Photo: Anthony Albright (flickr)
If You Build It…
Food deserts affect nearly 23 million Americans, but a new study has found that building a supermarket where there is limited fresh food doesn’t limit weight gain.
A food desert is a rural or urban area where at least 20 percent of the residents live in poverty and 33 percent of the people live without a supermarket or large grocery store nearby. By pinpointing areas that have low access to healthy foods the USDA hopes to “expand the availability of nutritious food.”
To put this idea to the test, the archives of internal medicine created a study that tracked over 5,000 people in Birmingham, AL, Chicago, Minneapolis and Oakland, CA over the span of 15 years.
Income was the main factor that people took into consideration when deciding what to eat, not proximity to a grocery store.

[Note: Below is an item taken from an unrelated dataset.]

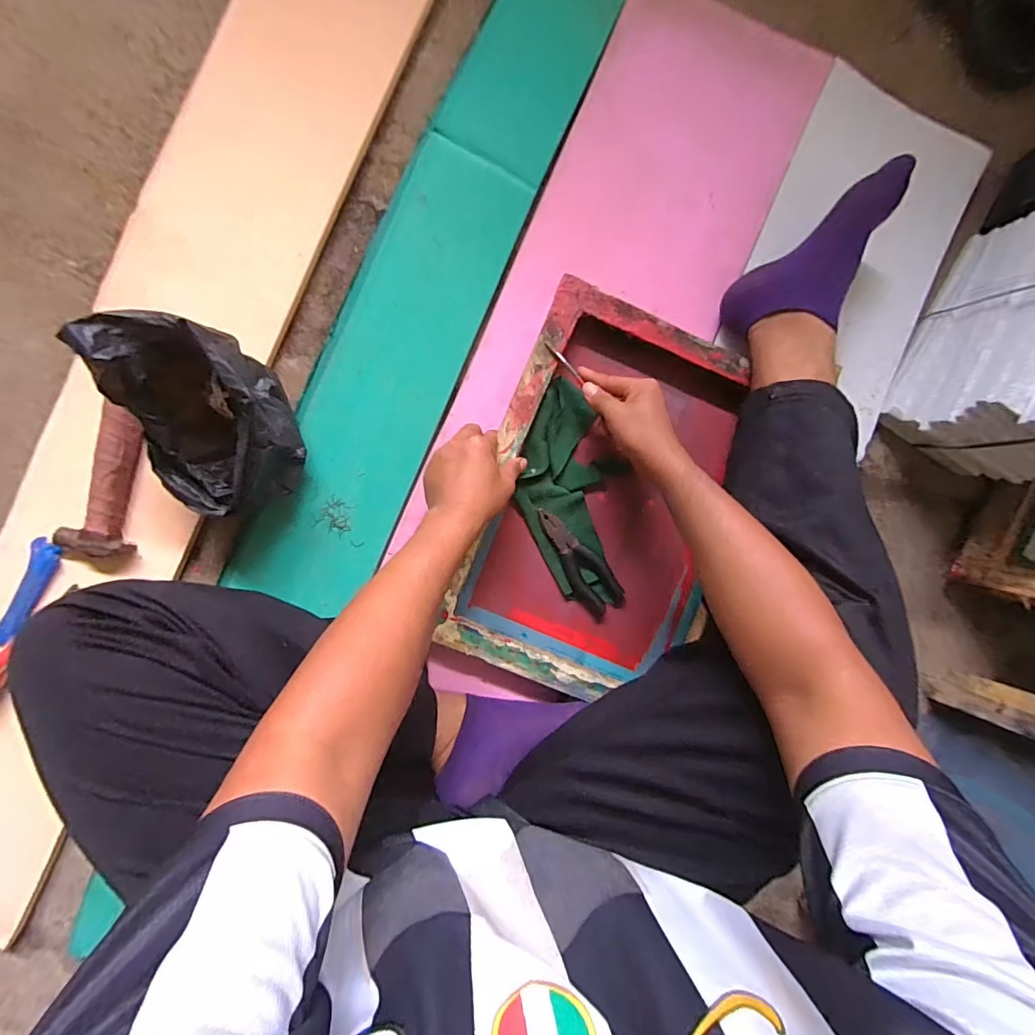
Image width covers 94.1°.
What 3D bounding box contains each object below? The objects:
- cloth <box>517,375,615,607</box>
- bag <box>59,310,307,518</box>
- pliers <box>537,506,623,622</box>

…They Still Probably Won’t Come
In a war between grocery stores and fast food chains, the clear winner was fast food chains.
The researchers found that in low-income areas, how close fast food chains are has a direct correlation with how often people eat it. However, how close a grocery store is doesn’t have a correlation with how often people eat healthy food.
The research also begged the question: Are grocery stores really all that healthy? Aisles and aisles of grocery stores still contain food that is just as high in calories, sodium, and fat as fast food.